Monday, Aug. 15, 1955

Uranium Policy

Canada's booming uranium industry has leveled off sharply in the past month, in the wake of rumors out of Ottawa and Washington (which buys most of Canada's uranium) that the market might be approaching the saturation point and that the Canadian government was about to stop buying uranium. Last week Defense Production Minister C. D. Howe cleared the air with a statement of the government's uranium policy: P: Until March 31, 1962, Ottawa will buy all acceptable uranium concentrates, i.e., 10% U208, at a maximum price of $7.25 per Ib. for the uranium content and will pay premium prices for uranium produced under government contract. P: No new premium-price contracts will be put into effect after April i, 1957. P: No uranium mine which has not proved its ore body by March 31, 1956, and its readiness to go into production within a year, will get a premium-price contract.

Uranium stocks dipped with Howe's announcement but bounced back fast. There was no panic selling of uranium shares, and the only companies that seemed depressed were a few small, speculative outfits which may have trouble getting into production in the 20 months Howe allowed them. Heads of the bigger companies took Howe's statement as a fair warning that Canada and the U.S. will not go on indefinitely paying a premium price for stockpile uranium. Said Franc Joubin, president of Algom Uranium and discoverer of Ontario's Blind River field: "This is the orange light before the red, which is always welcome."

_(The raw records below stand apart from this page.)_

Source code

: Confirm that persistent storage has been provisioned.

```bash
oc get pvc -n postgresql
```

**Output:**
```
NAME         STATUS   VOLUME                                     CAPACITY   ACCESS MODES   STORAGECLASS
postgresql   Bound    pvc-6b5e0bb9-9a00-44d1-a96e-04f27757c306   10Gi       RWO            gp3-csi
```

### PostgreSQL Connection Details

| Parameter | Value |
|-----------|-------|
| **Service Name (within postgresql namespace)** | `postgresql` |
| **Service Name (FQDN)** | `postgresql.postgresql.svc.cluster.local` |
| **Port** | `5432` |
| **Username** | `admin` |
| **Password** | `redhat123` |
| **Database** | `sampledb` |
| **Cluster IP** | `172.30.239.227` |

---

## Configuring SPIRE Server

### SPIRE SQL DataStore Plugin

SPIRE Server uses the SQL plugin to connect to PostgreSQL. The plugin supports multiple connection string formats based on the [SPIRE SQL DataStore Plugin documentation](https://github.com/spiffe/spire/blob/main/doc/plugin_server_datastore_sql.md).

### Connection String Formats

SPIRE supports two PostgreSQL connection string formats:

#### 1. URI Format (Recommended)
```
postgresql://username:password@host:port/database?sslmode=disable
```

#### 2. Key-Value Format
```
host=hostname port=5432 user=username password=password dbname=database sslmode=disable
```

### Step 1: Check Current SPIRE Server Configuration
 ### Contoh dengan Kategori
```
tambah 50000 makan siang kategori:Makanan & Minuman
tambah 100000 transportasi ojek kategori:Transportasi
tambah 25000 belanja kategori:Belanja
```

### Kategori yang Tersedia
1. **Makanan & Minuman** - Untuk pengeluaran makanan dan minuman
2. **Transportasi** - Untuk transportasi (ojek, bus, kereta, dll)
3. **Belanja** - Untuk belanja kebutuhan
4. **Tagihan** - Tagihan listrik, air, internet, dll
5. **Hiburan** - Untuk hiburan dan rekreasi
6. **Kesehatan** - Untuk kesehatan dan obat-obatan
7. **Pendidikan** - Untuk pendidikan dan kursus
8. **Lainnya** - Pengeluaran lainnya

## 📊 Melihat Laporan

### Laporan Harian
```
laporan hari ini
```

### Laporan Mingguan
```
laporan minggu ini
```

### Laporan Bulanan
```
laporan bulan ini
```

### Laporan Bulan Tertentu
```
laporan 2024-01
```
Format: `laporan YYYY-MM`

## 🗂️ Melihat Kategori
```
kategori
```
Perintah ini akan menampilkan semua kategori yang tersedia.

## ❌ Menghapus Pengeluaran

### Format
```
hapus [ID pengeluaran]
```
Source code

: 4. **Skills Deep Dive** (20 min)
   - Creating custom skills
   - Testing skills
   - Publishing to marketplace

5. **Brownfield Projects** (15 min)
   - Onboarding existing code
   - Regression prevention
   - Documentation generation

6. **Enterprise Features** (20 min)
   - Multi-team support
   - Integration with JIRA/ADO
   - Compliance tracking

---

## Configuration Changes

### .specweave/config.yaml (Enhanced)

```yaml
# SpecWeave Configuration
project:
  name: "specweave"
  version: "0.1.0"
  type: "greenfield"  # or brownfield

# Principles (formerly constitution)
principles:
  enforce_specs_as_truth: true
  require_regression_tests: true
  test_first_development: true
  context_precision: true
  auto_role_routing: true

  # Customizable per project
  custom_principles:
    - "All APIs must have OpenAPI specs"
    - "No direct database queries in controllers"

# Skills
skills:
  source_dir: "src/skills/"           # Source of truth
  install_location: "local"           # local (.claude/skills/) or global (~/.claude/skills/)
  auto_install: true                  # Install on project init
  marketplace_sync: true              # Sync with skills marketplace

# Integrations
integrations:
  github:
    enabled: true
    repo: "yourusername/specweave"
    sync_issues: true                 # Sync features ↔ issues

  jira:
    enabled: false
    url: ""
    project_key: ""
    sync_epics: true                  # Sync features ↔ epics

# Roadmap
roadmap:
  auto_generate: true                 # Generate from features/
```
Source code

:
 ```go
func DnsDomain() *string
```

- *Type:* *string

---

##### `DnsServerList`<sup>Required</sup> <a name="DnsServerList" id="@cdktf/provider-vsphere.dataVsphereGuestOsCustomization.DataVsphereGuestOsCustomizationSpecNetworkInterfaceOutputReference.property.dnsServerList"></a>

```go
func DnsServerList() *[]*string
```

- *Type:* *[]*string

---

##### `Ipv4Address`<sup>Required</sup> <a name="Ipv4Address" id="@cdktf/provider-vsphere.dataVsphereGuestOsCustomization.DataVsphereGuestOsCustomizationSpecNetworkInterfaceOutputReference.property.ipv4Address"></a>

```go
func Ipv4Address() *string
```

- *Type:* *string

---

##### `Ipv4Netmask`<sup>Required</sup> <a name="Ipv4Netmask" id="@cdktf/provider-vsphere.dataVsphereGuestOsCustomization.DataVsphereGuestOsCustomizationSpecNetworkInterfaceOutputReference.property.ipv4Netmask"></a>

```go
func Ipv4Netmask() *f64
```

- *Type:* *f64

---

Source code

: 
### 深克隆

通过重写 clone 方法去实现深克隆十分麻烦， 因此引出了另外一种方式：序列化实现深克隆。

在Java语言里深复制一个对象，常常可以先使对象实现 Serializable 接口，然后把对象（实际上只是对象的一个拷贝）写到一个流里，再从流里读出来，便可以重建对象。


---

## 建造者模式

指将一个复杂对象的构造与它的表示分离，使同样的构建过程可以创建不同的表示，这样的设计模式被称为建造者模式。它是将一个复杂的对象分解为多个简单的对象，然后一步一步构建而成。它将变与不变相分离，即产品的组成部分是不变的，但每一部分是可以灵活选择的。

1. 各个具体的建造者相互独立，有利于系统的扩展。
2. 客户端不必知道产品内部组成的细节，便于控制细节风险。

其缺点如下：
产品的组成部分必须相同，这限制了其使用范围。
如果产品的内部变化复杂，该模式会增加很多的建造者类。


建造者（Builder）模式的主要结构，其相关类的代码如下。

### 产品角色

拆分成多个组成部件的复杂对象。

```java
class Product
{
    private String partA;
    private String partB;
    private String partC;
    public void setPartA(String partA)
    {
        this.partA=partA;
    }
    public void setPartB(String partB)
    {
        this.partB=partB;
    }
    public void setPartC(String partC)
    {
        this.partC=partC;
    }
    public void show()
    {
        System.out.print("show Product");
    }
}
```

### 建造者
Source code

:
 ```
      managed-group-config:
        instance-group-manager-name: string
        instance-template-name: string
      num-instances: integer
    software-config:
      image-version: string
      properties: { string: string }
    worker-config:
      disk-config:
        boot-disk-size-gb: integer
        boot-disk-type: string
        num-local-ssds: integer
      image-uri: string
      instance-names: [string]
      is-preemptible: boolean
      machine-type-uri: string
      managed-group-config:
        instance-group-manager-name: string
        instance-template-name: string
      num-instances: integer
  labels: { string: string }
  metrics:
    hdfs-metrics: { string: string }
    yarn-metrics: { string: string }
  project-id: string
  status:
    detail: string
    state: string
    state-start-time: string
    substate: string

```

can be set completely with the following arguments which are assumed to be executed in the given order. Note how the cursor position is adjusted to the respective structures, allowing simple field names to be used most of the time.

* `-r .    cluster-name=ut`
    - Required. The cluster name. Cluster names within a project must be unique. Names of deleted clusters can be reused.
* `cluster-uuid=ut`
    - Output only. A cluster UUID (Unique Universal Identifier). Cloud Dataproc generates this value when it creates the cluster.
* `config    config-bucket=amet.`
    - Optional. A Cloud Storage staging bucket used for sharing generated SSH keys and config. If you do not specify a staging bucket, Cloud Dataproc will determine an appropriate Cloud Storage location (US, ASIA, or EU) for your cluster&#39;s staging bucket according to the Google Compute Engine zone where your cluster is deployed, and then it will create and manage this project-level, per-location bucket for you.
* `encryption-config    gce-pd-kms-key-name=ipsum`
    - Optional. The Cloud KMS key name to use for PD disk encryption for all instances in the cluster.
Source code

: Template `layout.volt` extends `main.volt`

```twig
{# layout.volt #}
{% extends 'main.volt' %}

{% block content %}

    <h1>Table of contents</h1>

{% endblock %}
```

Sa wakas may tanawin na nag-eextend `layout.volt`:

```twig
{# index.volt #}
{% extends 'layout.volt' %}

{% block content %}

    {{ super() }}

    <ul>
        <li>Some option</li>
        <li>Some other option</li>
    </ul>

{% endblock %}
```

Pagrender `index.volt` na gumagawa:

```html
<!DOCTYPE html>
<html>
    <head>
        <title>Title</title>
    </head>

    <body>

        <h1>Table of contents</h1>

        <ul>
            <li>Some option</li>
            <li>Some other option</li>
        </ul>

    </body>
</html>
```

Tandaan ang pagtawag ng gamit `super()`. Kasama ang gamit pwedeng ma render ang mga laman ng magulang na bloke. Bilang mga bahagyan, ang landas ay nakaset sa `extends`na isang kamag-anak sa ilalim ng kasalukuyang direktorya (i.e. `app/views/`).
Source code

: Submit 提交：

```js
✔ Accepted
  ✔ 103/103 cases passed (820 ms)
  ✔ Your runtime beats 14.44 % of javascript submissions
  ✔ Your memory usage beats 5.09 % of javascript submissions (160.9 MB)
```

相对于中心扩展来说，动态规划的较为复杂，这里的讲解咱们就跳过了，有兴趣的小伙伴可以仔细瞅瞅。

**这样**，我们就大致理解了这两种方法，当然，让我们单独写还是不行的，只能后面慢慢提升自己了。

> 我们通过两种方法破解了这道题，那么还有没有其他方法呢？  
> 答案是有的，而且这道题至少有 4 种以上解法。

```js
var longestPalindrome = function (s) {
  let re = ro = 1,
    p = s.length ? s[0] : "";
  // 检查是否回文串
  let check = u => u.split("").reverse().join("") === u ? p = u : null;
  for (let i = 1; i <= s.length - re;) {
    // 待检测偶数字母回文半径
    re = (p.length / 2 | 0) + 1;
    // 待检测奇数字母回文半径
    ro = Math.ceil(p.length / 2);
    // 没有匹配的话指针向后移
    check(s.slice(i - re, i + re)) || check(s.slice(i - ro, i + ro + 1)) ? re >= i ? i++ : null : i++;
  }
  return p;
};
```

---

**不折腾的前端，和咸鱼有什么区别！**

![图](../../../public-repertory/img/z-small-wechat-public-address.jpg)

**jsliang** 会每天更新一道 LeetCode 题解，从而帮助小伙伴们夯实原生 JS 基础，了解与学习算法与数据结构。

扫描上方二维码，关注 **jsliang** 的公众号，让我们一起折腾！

Why did Howe flash the warning? Howe himself did not say, and tight-lipped U.S. Atomic Energy Commission officials in Washington would add nothing. But William Bennett, head of Atomic Energy of Canada, Ltd., hinted that Ottawa had received word from Washington putting a definite ceiling on the amount of Canadian uranium the U.S. will contract to buy.

Bennett professed not to know whether Washington's cutback plans were caused by an ample supply of uranium in the U.S. or by the prospect of some workable new process that could make uranium obsolete as a nuclear fuel. If the latter was the case, Canada was obviously unaware of it. Almost simultaneously with Howe's policy statement, the government revealed the details of Canada's first atomic power station, an $11 million plant that was described as a model for many more in the future. The plant will be fueled exclusively with Canadian uranium.